St James Church Alperton was originally a Gothic Revival Anglican Parish church, built in Alperton in the London Borough of Brent in London. It is situated on Stanley Avenue in the London Borough of Brent.

Consecrated in 1912, the original church building was declared to be a redundant church on the February 7, 1989, and was subsequently demolished in 1990 to make way for a replacement modern church, St James Church Centre.

==Foundation==
The church was built to replace temporary previous arrangements, which had included a missionary's tent, and at one point, a church made out of corrugated iron from 1896. A chapel belonging to the Baptists had been in place since 1828, but Alperton was not made an Anglican parish in its own right until 1904, and had previously been served by St John the Evangelist Church, Wembley.
However, the process was not entirely smooth, and there was an ongoing boundary dispute between the two parishes which continued from 1911 to 1954.

==Construction==
By the early 20th century, a movement of population from the Wealdstone area had made the construction of a more lasting structure a necessity, which was designed by the architect William Pite, brother of Arthur Beresford Pite in the Gothic Revival style.
The church was described as being constructed from yellow stock brick, with a dressing of stone and red brick. The church featured the customary main body of the nave and chancel, a transept on the south end of the building, and, in addition, a baptistery in the north west, a chapel in the north east, and a porch – the narthex. St James Church also had its own bell tower which was described as a ‘turret’. There was also an associated church hall as early as 1914.
The church's organ was donated, coming from St Peter's Italian Church, in Clerkenwell, central London, and was originally gas lit. It was later updated to include a boiler room, and the organ was later replaced, probably by 1929, by another donated item, described as coming from Saint Mark's, Whitechapel in the late 1920s. At a later stage, a Compton Electronic organ was installed – an electric lighting system was in place by 1930. The church also had stained windows, some of which were in place as memorials to prominent members of the congregation.

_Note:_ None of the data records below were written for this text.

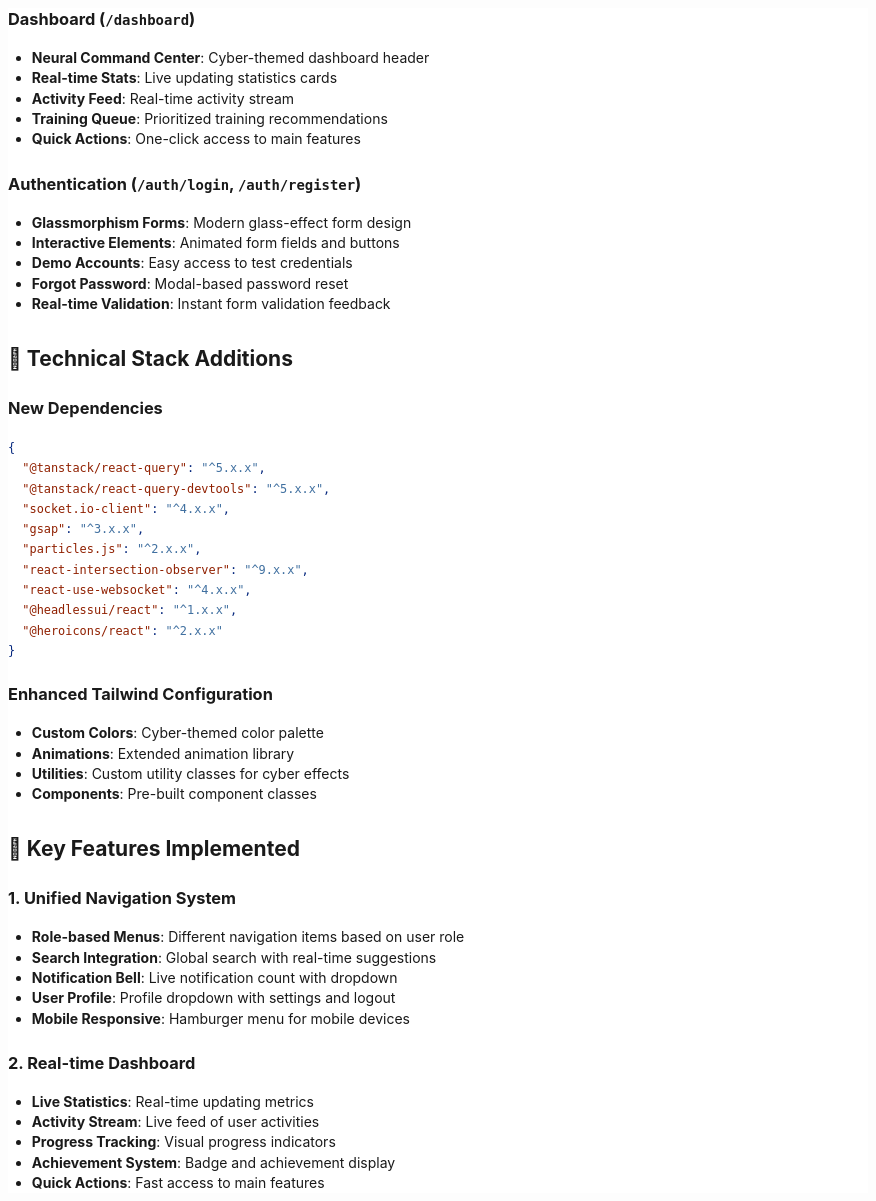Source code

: ### Dashboard (`/dashboard`)
- **Neural Command Center**: Cyber-themed dashboard header
- **Real-time Stats**: Live updating statistics cards
- **Activity Feed**: Real-time activity stream
- **Training Queue**: Prioritized training recommendations
- **Quick Actions**: One-click access to main features

### Authentication (`/auth/login`, `/auth/register`)
- **Glassmorphism Forms**: Modern glass-effect form design
- **Interactive Elements**: Animated form fields and buttons
- **Demo Accounts**: Easy access to test credentials
- **Forgot Password**: Modal-based password reset
- **Real-time Validation**: Instant form validation feedback

## 🔧 Technical Stack Additions

### New Dependencies
```json
{
  "@tanstack/react-query": "^5.x.x",
  "@tanstack/react-query-devtools": "^5.x.x",
  "socket.io-client": "^4.x.x",
  "gsap": "^3.x.x",
  "particles.js": "^2.x.x",
  "react-intersection-observer": "^9.x.x",
  "react-use-websocket": "^4.x.x",
  "@headlessui/react": "^1.x.x",
  "@heroicons/react": "^2.x.x"
}
```

### Enhanced Tailwind Configuration
- **Custom Colors**: Cyber-themed color palette
- **Animations**: Extended animation library
- **Utilities**: Custom utility classes for cyber effects
- **Components**: Pre-built component classes

## 🎯 Key Features Implemented

### 1. Unified Navigation System
- **Role-based Menus**: Different navigation items based on user role
- **Search Integration**: Global search with real-time suggestions
- **Notification Bell**: Live notification count with dropdown
- **User Profile**: Profile dropdown with settings and logout
- **Mobile Responsive**: Hamburger menu for mobile devices

### 2. Real-time Dashboard
- **Live Statistics**: Real-time updating metrics
- **Activity Stream**: Live feed of user activities
- **Progress Tracking**: Visual progress indicators
- **Achievement System**: Badge and achievement display
- **Quick Actions**: Fast access to main features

==Redundancy and demolition==
By 1989, the now redundant church had been scheduled for demolition, and the London Diocese Fund had earmarked part of the site for a new place of worship, with the remainder to go, by sale or lease, to Bellway homes for redevelopment under Section 46 (Pastoral Scheme), which deals with places of worship that are unsuitable for present needs, and specifies how, when part of a site is sold or leased, the proceeds can then be used to create a new place of worship.

==A new place of worship==
In 1990, a new church, St James Alperton Church Centre, had been constructed on the site, designed by the K C White Partnership of Essex. The new church's mission statement describes it as a multilingual place of worship, and offers services in Tamil, Urdu and Hindi.